Lasers to improve aircraft safety

An aeroplane shooting out laser beams sounds like a science fiction movie. But that is exactly what the German Aerospace Center (DLR) is planning in real life. In 2022, the research institute wants to carry out flight tests with highly bundled light beams as sensors for flight data.

Many of the sensors used by aircraft to determine speed, altitude or climb and descent rates work mechanically. This has been the case since the very beginning of aviation, DLR explains. With the project Fame – the abbreviation stands for Future Air Data System Module Evaluation – the researchers want to make the collection of relevant flight data more reliable.

Critical components

Current measuring equipment sticks out of the aircraft fuselage, thus influencing the air flow. According to DLR, this can have an impact on the quality of the measured values. «Previous probes and sensors can also become dirty or iced up. The measured values can therefore become less accurate», explains DLR researcher Oliver Kliebisch. He specialises in solid-state lasers and non-linear optics.

«You don’t necessarily notice that right away in the cockpit», says Kliebisch. In times of highly automated flight control systems, feeding in inaccurate data can have fatal consequences.
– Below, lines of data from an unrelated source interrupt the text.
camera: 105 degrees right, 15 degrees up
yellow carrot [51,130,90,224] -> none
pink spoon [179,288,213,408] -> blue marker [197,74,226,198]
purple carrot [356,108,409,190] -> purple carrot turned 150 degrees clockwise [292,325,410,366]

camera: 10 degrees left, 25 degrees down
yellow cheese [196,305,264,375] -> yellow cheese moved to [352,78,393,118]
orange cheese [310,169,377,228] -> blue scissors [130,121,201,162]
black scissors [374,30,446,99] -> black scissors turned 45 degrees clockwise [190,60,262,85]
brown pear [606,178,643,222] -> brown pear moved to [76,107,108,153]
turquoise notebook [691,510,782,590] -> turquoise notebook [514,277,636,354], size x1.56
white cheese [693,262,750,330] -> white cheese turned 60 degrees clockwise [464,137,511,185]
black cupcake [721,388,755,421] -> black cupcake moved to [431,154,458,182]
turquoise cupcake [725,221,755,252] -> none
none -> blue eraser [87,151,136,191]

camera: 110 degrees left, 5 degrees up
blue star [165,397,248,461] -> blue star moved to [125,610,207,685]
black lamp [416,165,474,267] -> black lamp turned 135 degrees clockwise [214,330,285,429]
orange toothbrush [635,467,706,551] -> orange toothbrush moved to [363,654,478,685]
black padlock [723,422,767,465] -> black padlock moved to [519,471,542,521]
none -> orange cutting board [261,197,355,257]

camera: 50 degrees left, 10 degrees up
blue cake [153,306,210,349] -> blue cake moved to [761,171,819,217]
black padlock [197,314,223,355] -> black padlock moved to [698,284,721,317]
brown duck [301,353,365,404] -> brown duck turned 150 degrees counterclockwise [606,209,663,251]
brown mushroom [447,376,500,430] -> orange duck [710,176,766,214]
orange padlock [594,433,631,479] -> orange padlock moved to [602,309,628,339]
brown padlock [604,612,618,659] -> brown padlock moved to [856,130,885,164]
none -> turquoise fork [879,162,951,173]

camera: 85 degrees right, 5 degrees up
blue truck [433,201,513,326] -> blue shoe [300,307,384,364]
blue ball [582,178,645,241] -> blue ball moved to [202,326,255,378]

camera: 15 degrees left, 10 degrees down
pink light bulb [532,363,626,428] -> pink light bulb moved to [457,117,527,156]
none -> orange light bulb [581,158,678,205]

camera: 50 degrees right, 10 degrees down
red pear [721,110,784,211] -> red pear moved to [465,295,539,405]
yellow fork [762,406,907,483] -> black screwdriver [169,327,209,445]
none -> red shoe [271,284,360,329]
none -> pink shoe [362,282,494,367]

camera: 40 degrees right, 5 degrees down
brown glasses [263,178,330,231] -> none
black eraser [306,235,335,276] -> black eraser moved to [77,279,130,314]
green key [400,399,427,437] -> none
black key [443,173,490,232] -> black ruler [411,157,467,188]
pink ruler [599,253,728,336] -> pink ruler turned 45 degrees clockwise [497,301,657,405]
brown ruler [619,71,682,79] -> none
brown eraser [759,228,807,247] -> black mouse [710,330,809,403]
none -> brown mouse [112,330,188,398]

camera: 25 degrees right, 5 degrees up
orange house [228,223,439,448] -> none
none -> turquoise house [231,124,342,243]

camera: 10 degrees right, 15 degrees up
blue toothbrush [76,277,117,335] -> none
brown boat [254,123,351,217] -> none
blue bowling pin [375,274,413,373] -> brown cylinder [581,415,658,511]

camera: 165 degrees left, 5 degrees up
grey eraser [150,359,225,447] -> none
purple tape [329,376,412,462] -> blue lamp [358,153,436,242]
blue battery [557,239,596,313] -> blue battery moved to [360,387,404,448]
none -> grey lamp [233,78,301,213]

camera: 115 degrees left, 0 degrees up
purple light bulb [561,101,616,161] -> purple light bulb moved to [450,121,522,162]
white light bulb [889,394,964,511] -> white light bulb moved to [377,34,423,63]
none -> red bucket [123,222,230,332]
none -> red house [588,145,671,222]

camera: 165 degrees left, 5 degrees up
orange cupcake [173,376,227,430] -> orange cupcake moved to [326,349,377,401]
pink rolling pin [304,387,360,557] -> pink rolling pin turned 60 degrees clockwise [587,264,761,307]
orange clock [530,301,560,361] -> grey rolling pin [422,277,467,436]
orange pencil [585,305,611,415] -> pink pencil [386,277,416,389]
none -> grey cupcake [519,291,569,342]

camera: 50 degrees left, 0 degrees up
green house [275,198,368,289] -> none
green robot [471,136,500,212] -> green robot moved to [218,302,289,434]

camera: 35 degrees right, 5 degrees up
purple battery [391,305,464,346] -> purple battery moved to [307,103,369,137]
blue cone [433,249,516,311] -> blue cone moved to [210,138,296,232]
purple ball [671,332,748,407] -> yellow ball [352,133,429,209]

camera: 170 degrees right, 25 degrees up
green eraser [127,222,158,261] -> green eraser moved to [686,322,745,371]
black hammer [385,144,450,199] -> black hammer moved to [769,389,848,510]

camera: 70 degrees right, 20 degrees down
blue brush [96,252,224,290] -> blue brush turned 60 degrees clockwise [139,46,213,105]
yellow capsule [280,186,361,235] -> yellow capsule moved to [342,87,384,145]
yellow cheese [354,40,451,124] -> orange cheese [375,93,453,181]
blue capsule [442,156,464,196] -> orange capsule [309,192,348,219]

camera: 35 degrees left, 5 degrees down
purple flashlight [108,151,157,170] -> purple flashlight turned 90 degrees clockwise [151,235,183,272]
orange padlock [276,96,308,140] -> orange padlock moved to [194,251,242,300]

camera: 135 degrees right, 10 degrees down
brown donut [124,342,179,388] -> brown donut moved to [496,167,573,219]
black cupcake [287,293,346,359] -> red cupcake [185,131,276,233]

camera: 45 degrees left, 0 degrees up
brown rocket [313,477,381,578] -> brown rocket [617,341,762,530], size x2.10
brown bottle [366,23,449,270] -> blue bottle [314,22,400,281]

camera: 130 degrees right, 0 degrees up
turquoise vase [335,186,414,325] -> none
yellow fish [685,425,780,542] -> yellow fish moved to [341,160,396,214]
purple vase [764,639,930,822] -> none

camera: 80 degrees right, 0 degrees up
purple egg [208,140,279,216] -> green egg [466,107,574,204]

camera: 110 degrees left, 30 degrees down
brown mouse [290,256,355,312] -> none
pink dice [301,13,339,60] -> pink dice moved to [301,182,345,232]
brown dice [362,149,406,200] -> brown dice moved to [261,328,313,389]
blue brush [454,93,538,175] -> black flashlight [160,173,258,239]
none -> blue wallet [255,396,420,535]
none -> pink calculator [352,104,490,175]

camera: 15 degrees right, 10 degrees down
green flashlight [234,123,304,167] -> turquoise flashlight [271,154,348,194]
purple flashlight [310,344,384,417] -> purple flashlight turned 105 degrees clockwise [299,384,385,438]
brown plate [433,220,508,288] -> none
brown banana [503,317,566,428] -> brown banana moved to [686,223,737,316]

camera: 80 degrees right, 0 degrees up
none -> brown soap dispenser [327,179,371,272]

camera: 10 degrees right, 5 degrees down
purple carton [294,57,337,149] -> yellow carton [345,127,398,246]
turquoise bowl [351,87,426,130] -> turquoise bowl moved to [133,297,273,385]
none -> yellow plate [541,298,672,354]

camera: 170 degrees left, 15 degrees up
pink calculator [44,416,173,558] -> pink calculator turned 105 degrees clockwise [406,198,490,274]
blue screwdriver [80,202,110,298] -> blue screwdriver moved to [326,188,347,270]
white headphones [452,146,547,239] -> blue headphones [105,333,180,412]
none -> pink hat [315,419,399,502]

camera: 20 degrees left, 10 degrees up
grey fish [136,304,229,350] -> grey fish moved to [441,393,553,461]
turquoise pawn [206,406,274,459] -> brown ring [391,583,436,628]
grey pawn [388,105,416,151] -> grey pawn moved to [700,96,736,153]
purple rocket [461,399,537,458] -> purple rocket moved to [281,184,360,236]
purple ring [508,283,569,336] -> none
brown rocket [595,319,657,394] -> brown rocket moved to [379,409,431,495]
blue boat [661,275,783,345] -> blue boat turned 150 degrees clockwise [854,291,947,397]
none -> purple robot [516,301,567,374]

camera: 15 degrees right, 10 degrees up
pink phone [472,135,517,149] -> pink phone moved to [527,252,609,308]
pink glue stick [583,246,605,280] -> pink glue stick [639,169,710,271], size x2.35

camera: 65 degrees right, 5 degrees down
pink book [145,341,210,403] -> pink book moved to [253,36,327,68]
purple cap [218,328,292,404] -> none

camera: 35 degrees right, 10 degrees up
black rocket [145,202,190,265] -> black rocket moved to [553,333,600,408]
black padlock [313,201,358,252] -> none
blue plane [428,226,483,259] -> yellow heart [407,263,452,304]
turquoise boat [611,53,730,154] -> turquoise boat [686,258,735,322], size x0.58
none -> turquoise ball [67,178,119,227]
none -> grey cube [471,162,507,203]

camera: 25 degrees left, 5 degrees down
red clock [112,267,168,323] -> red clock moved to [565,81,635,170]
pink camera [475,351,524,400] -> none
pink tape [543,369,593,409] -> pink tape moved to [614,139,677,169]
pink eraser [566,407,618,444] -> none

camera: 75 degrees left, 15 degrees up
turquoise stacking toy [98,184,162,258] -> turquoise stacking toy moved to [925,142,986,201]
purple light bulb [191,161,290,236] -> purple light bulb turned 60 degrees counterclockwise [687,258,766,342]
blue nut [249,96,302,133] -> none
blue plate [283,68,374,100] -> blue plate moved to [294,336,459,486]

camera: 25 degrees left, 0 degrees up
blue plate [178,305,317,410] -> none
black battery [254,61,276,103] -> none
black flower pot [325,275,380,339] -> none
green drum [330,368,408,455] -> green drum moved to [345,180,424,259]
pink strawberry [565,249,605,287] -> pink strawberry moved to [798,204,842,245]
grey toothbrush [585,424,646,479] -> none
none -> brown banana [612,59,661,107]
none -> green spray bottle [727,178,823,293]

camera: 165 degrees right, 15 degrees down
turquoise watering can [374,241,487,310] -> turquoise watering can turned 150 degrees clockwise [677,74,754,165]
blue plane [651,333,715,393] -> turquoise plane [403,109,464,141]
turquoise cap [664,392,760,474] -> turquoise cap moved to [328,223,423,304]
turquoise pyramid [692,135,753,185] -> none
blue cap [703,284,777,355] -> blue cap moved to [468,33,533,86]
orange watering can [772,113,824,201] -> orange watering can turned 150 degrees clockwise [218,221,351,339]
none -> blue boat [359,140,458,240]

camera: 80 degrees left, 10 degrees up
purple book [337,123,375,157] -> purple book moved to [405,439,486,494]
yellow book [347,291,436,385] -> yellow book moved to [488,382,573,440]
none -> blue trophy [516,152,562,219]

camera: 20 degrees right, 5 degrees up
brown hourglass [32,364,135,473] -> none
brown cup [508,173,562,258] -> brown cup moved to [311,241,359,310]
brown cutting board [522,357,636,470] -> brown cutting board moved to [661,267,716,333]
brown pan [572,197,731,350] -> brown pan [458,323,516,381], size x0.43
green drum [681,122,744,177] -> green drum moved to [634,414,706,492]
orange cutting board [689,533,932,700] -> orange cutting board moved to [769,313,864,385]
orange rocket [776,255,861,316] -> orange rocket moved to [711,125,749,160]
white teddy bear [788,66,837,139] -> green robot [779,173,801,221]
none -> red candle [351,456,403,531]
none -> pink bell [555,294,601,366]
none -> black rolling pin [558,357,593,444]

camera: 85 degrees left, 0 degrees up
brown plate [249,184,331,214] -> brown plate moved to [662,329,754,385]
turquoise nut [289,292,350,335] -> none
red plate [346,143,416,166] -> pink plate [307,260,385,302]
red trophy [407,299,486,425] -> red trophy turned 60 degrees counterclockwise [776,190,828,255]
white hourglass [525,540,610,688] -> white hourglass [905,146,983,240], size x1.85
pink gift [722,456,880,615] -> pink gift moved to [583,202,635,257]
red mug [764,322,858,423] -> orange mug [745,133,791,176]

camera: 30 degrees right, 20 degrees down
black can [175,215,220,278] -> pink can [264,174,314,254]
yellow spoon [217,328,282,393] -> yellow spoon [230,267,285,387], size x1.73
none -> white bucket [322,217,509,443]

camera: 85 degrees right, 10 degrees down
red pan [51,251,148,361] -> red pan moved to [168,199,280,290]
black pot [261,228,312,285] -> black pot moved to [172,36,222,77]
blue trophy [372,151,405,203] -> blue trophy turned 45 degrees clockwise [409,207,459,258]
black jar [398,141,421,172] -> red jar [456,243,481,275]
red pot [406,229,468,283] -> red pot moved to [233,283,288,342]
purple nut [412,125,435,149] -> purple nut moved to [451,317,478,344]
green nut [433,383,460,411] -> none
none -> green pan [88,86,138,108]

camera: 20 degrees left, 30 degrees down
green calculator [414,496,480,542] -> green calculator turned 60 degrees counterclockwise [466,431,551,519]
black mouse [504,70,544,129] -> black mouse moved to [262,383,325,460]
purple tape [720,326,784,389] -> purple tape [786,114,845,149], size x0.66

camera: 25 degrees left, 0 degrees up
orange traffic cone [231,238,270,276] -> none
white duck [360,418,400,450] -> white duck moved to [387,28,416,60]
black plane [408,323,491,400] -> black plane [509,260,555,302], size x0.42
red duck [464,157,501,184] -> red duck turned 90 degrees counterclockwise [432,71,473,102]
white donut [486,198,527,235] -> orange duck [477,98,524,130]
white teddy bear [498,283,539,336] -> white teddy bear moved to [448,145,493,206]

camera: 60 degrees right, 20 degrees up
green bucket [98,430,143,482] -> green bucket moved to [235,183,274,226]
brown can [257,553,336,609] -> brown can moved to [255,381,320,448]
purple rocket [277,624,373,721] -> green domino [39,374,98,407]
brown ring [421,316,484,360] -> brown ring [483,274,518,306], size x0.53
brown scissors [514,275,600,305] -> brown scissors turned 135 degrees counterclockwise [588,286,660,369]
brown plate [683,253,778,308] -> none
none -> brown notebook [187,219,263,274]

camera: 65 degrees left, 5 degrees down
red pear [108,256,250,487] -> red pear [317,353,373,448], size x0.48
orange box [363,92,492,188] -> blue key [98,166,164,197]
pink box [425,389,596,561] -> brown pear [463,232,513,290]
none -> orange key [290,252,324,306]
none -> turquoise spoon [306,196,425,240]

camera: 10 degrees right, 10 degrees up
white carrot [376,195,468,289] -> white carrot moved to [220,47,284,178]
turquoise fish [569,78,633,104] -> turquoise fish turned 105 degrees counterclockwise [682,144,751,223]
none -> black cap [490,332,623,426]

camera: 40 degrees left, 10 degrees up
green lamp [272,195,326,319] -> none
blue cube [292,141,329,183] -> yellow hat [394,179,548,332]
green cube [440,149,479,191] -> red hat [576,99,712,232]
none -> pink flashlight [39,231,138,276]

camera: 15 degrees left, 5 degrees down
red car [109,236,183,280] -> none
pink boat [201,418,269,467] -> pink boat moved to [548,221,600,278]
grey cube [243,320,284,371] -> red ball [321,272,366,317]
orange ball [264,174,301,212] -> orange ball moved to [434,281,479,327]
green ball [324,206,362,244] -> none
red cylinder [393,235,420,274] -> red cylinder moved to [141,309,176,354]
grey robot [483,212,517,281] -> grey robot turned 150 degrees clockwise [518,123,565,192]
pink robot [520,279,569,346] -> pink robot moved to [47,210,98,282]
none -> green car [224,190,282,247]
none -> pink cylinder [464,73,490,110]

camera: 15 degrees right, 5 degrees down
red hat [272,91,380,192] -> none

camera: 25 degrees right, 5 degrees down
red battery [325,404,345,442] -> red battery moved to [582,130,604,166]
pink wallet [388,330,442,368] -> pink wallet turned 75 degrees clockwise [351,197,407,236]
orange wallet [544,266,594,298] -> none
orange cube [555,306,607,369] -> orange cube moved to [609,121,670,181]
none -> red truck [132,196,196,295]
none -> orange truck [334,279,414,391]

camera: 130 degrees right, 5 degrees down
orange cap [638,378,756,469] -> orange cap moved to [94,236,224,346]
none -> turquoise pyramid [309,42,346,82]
The crash of an Airbus A330 of Air France on flight AF447 in 2009 was caused by pilot error, for example, after contradictory speed data due to iced pitot tubes caused the autopilot to switch off.

«Up to a thousand measurements per second»

During the crashes of two Boeing 737 Max in Indonesia and Ethiopia, the so-called angle of attack (AoA) sensors, which are using airflow, played a role. After these provided incorrect data, the faulty flight control software MCAS caused the aircraft to enter an unstoppable nosedive. The use of lasers is supposed to provide more reliability, and light beams cannot ice up or get dirty.

Nor do they disturb aerodynamics. With the so-called «Optical Air Data», systems study the interaction of laser and air molecules. «Depending on the method used, we carry out up to a thousand measurements per second at a distance of up to one metre from the aircraft body», says Kliebisch.

Possible use against turbulence

With a total of three different measuring methods, conclusions can be drawn about relative wind speed, temperature and pressure. In other words, those flight parameters which are used in today’s cockpit systems to calculate airspeed and altitude. According to Kliebisch, another advantage of lasers is that they can be calibrated with relatively little effort.

«Optical Air Data has the potential to supplement or replace classic sensor technology» Kliebisch suggests. The researcher also sees opportunities for lasers in aviation elsewhere. Recent advances in the development of so-called fibre lasers, a high-power variant, could make it possible to develop systems for detecting turbulence.

Robust and compact

For the time being, DLR’s Fame project is concentrating on the planned test flight campaign in 2022. All the necessary technologies have already been developed in the laboratory and are being further refined. At present, robust and compact designs for the laser systems are being developed in order to prepare them for use on the outside of a test aircraft.